* [YOUR ASSIGNMENT]: From the first line through the line containing "- wastebasket [427,386,471,441]", transcribe the records exactly and include no other lines.

──────── THE DATA

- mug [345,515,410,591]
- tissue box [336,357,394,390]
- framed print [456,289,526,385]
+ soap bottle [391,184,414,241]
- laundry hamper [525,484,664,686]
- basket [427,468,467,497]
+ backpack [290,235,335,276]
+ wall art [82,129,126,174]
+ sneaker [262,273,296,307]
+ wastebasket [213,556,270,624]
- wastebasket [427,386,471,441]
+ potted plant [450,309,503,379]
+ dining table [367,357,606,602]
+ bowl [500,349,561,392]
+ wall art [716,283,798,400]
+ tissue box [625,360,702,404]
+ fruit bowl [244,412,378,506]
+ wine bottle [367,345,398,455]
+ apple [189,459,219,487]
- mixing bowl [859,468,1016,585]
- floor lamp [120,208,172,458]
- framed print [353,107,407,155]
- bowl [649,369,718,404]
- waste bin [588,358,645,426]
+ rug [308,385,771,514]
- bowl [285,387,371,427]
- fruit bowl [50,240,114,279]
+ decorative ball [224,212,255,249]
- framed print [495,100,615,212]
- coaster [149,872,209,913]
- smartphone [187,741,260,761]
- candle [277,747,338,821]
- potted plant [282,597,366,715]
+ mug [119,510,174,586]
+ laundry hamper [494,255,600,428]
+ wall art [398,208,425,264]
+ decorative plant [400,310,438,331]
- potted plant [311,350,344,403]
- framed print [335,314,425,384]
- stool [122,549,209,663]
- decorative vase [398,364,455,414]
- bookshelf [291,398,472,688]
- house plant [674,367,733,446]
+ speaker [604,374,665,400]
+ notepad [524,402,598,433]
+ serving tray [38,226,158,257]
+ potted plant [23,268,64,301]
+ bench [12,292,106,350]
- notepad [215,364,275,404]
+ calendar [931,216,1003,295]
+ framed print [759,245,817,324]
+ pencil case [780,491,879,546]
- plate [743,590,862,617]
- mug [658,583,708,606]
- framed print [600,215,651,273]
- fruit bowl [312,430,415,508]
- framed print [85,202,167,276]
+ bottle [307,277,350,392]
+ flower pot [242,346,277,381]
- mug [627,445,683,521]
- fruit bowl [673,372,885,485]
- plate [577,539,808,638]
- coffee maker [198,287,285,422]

────────────────

* [ANSWER AREA]:
- mug [345,515,410,591]
- tissue box [336,357,394,390]
- framed print [456,289,526,385]
+ soap bottle [391,184,414,241]
- laundry hamper [525,484,664,686]
- basket [427,468,467,497]
+ backpack [290,235,335,276]
+ wall art [82,129,126,174]
+ sneaker [262,273,296,307]
+ wastebasket [213,556,270,624]
- wastebasket [427,386,471,441]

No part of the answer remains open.